Irrigating a tree plantation with domestic sewage is not only cheaper than any of the modern sewage treatment technologies but also profitable because of the income from the timber. Under Maharashtra conditions, a hectare of tree plantation can evaporate daily 100,000 litres of water. One must use evergreen trees in this system, so that it is functional throughout the year.




   New method of irrigating tree plantations:

Water is given to trees by a drip irrigation system, but it is delivered 50 cm below the soil surface, with the help of a rigid plastic tube, about 50 cm long and about 12 mm wide, embedded vertically into the ground, near the base of a tree. A micro-tubule of the drip system is let into this tube. This method of irrigation prevents evaporation of water from the soil surface and there is also no weed growth.

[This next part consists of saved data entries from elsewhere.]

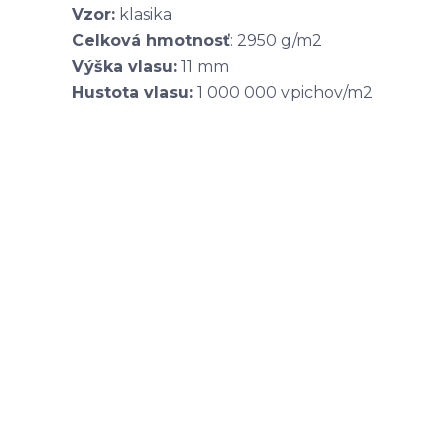
Vzor:
klasika
Celková hmotnosť
: 2950 g/m2
Výška vlasu:
11 mm
Hustota vlasu:
1 000 000 vpichov/m2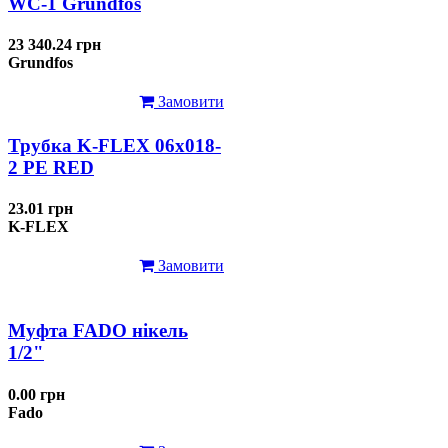
WC-1 Grundfos
23 340.24 грн
Grundfos
Замовити
Трубка K-FLEX 06x018-
2 РЕ RED
23.01 грн
K-FLEX
Замовити
Муфта FADO нікель
1/2"
0.00 грн
Fado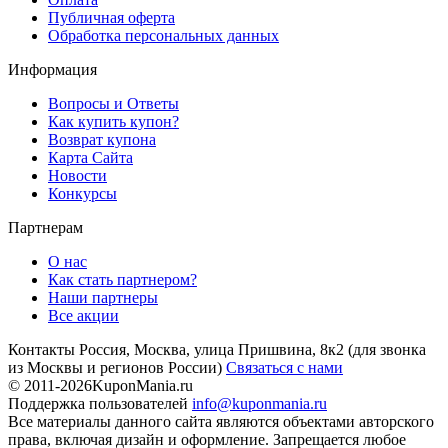
Публичная оферта
Обработка персональных данных
Информация
Вопросы и Ответы
Как купить купон?
Возврат купона
Карта Сайта
Новости
Конкурсы
Партнерам
О нас
Как стать партнером?
Наши партнеры
Все акции
Контакты
Россия, Москва, улица Пришвина, 8к2
(для звонка
из Москвы и регионов России)
Связаться с нами
© 2011-2026
KuponMania.ru
Поддержка пользователей
info@kuponmania.ru
Все материалы данного сайта являются объектами авторского
права, включая дизайн и оформление. Запрещается любое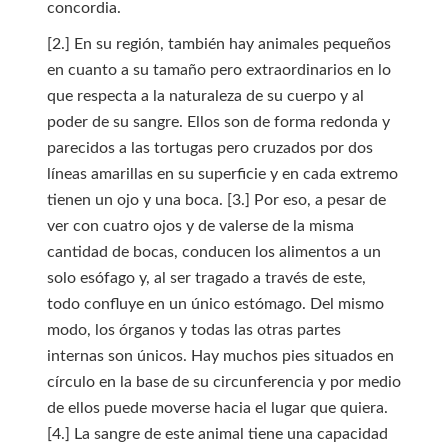
concordia.
[2.] En su región, también hay animales pequeños
en cuanto a su tamaño pero extraordinarios en lo
que respecta a la naturaleza de su cuerpo y al
poder de su sangre. Ellos son de forma redonda y
parecidos a las tortugas pero cruzados por dos
líneas amarillas en su superficie y en cada extremo
tienen un ojo y una boca. [3.] Por eso, a pesar de
ver con cuatro ojos y de valerse de la misma
cantidad de bocas, conducen los alimentos a un
solo esófago y, al ser tragado a través de este,
todo confluye en un único estómago. Del mismo
modo, los órganos y todas las otras partes
internas son únicos. Hay muchos pies situados en
círculo en la base de su circunferencia y por medio
de ellos puede moverse hacia el lugar que quiera.
[4.] La sangre de este animal tiene una capacidad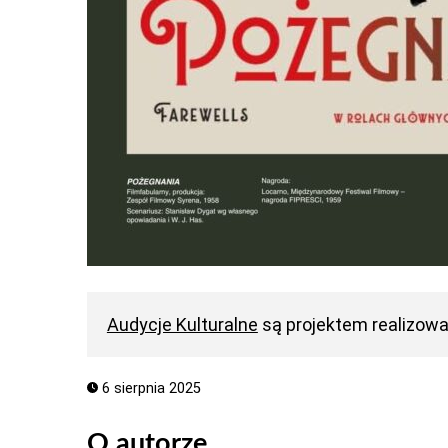
Audycje Kulturalne
są projektem realizow
6 sierpnia 2025
O autorze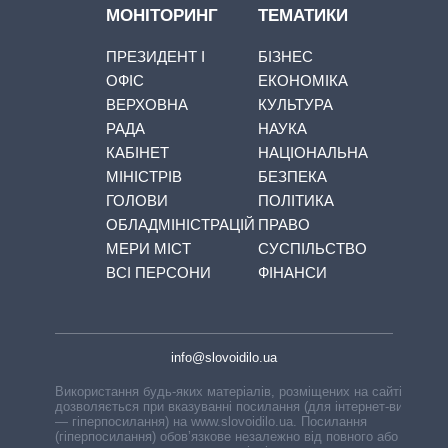
МОНІТОРИНГ
ТЕМАТИКИ
ПРЕЗИДЕНТ І
БІЗНЕС
ОФІС
ЕКОНОМІКА
ВЕРХОВНА
КУЛЬТУРА
РАДА
НАУКА
КАБІНЕТ
НАЦІОНАЛЬНА
МІНІСТРІВ
БЕЗПЕКА
ГОЛОВИ
ПОЛІТИКА
ОБЛАДМІНІСТРАЦІЙ
ПРАВО
МЕРИ МІСТ
СУСПІЛЬСТВО
ВСІ ПЕРСОНИ
ФІНАНСИ
info@slovoidilo.ua
Використання будь-яких матеріалів, розміщених на сайті,
дозволяється при вказуванні посилання (для інтернет-видань
— гіперпосилання) на www.slovoidilo.ua. Посилання
(гіперпосилання) обов’язкове незалежно від повного або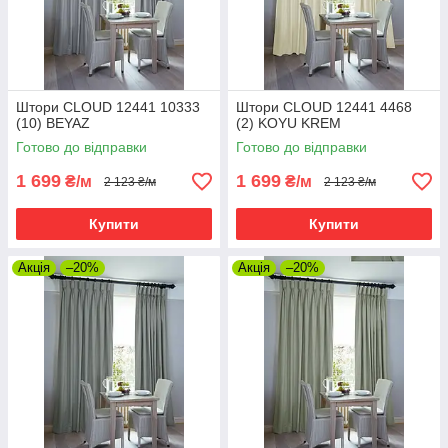
Штори CLOUD 12441 10333
Штори CLOUD 12441 4468
(10) BEYAZ
(2) KOYU KREM
Готово до відправки
Готово до відправки
1 699
1 699
₴/м
₴/м
2 123 ₴/м
2 123 ₴/м
Купити
Купити
Акція
–20%
Акція
–20%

Doubling or sometimes even quadrupling of the growth rate was observed in trees watered in this way in comparison to those receiving the same quantity of water by the conventional drip, which wets the surface of the soil.





  Improved biomass burning stoves:

In traditional rural mud stoves, only about 10% of the total calorific value of the fuel is utilised towards cooking, while in the stoves developed by ARTI, almost 30 % of the energy gets utilised for cooking. Professional stoves designed for one particular function, and developed for a particular pot and a particular fuel, record a fuel use efficiency of even 40%.




   Utilisation of sugarcane trash:

Every ha of sugarcane produces about 10 tonnes of dry leaves (cane trash), which are just burnt in situ. By using an aerobic composting process, the sugarcane trash can be converted into a peat substitue for use by the plant nursery industry. Alternatively, the trash can be charred in a special charring furnace and converted into fuel briquettes.




   An autotrophic system for hairy root production:

Petioles of leaves are stimulated to produce roots. Due to lack of any other organs, photosynthesis produced by the leaves produce only roots. Such leaves, provided with mineral nutrients, water and sunlight, have a life of about 3 to 6 months. After senescence they are harvested and the roots are processed to extract the secondary metabolites.




   Low cost water tank:

Construct a 120 cm tall palisade structure by embedding vertical bamboo poles, at a distance of 60 cm from each other, along the periphery of an area marked on the ground. Top surface of the marked area should be smoothly plastered. Fix a continuous galvanised iron sheet of 120 cm width within the palisade and fit a piece of plastic film into this space. The tank, thus formed, is filled with rainwater after just 1200 mm of rainfall. Cover the tank with another sheet of plastic film. Cost of a tank of 25,000 litre capacity is just Rs.12,000.